Now the NPA head is jibing at the judiciary

Shaun Abrahams, the new national director of public prosecutions, has now justified his decision to appoint Nomgcobo Jiba to what is in substance the number two position in the National Prosecuting Authority on the basis that she is the best available person for the position. Really?

Abrahams may argue that the adverse findings of Judge Trevor Gorven were never tested on appeal and that he has a senior counsel’s opinion, which somehow mitigates the consequence of this finding. But there is a further finding of the Supreme Court of Appeal in the case brought by Freedom under Law against the dropping of charges against Richard Mduli that is equally damning. The appeal court found that Jiba had not upheld the proper standard of candour and honesty in an affidavit to which she deposed.
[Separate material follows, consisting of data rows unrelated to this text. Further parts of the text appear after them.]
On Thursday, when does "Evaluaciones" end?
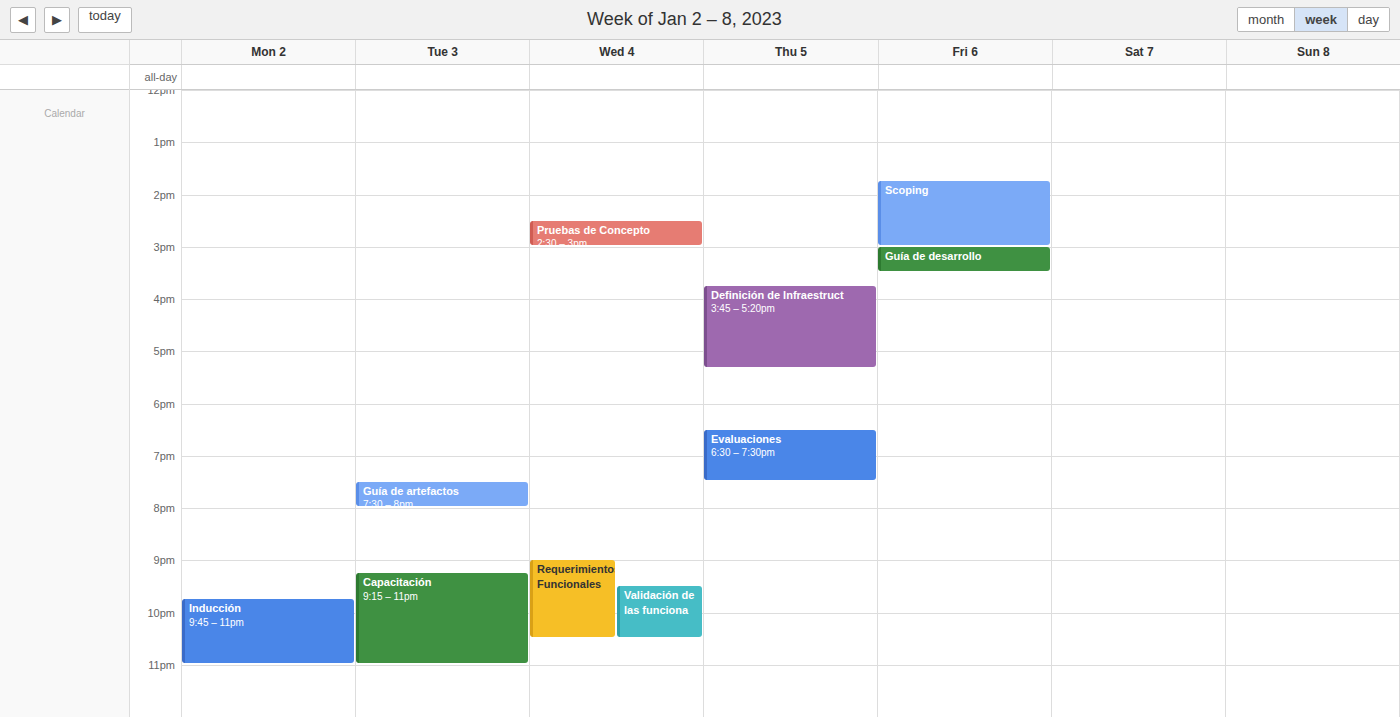
7:30 PM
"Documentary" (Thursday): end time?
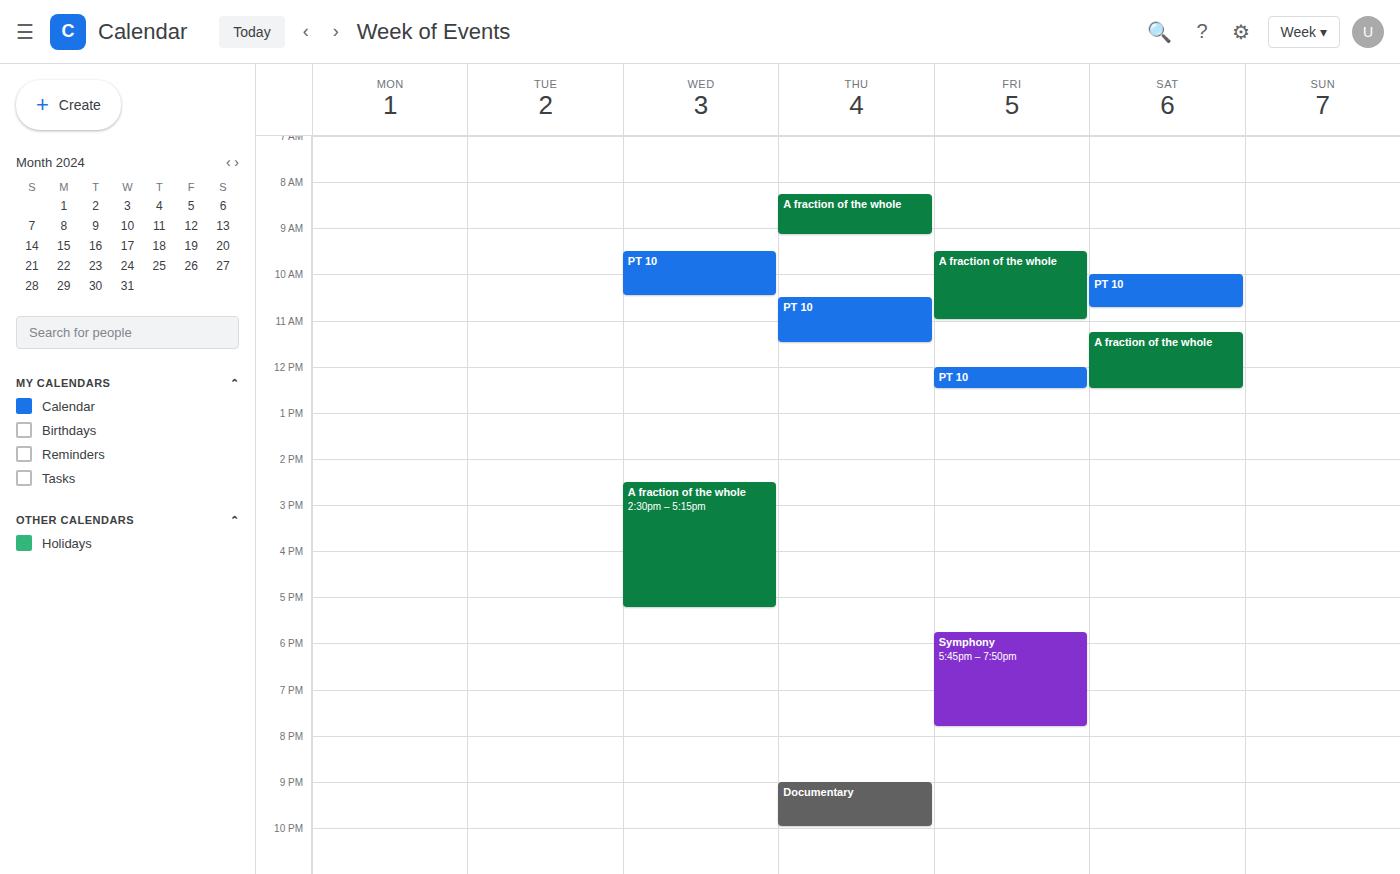
10:00 PM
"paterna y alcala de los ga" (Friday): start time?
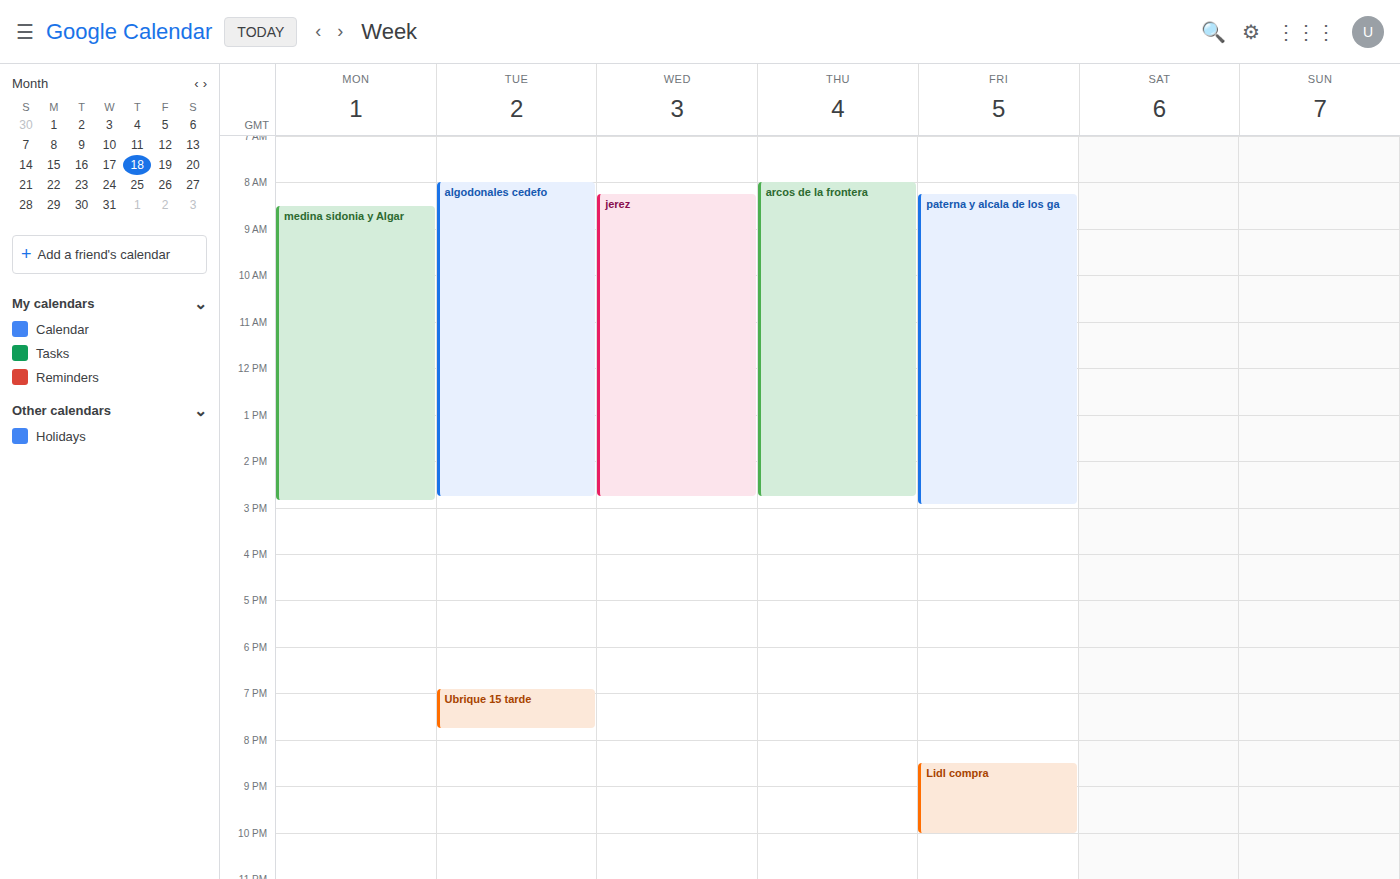
8:15 AM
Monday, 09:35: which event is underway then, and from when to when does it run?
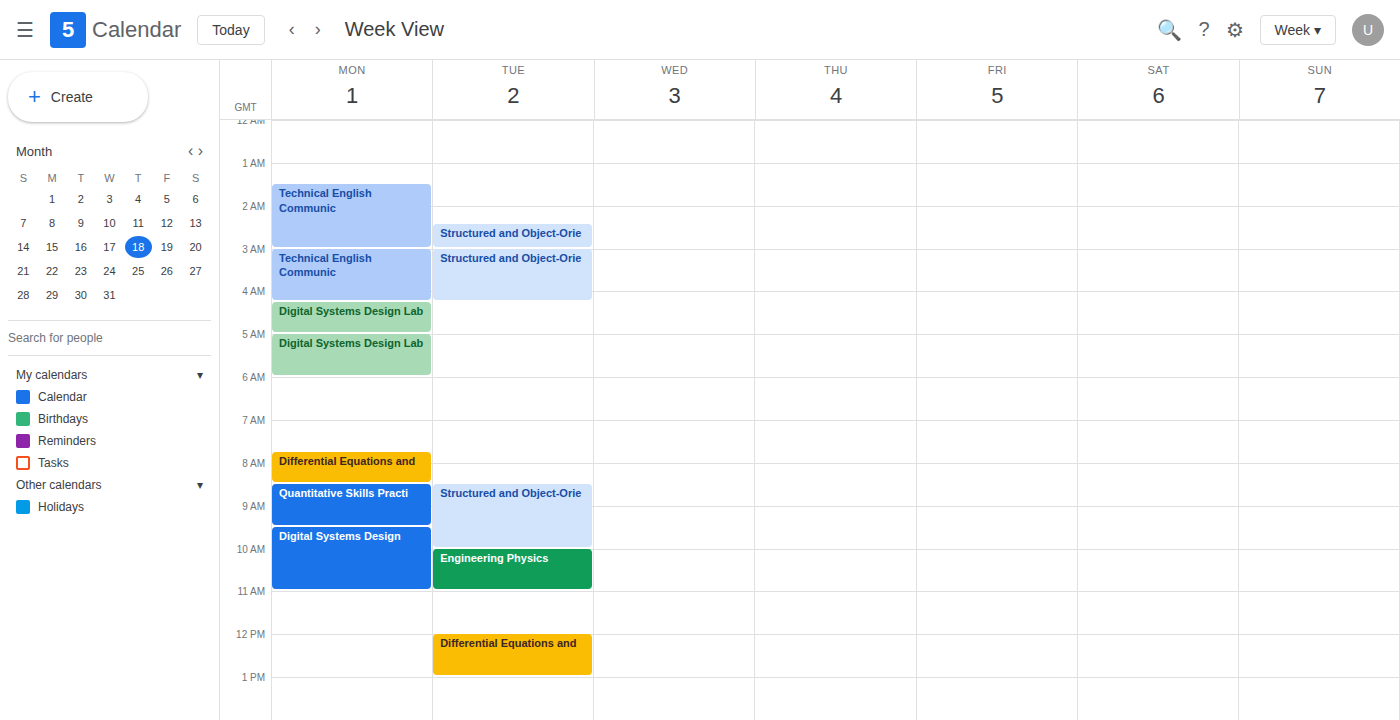
"Digital Systems Design", 09:30 to 11:00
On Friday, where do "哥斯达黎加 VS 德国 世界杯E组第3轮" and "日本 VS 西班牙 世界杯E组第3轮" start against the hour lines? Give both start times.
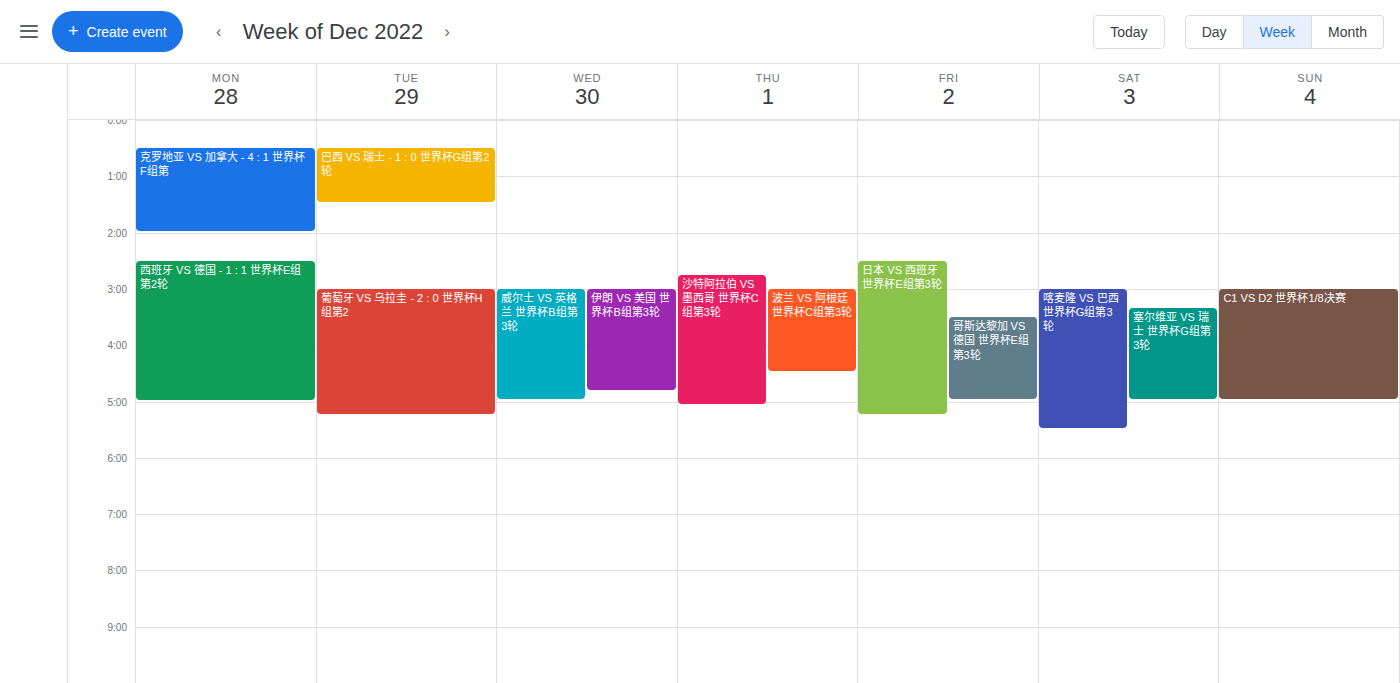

How can it seriously be claimed after two such findings that the public must have confidence in the appointment of this lawyer to so high a post? Have we reached a level of desperation when a senior public figure like Abrahams can claim this is the best we have in the country for the position?

Having begun to recover from this shock, the nation was awakened to yet another in the saga of strange appointments. Police Minister Nathi Nhleko announced that the new head of the Hawks was to be Major General Berning Ntlemeza. The first point of interest was that suddenly, and in stark contrast to the appointment of a social worker to the post of police commissioner, Nhleko claimed that Ntlemeza had 34 years of police experience, which was crucial to the post.

While recognition of police experience is welcomed, the problem is the new head of the Hawks has recently suffered a similar judicial evaluation of his integrity to that of Jiba. Judge Elias Matojane, in his judgement dealing with the suspension of Major General Shadrack Sibiya, referred in scathing terms to the evidence given by Ntlemeza.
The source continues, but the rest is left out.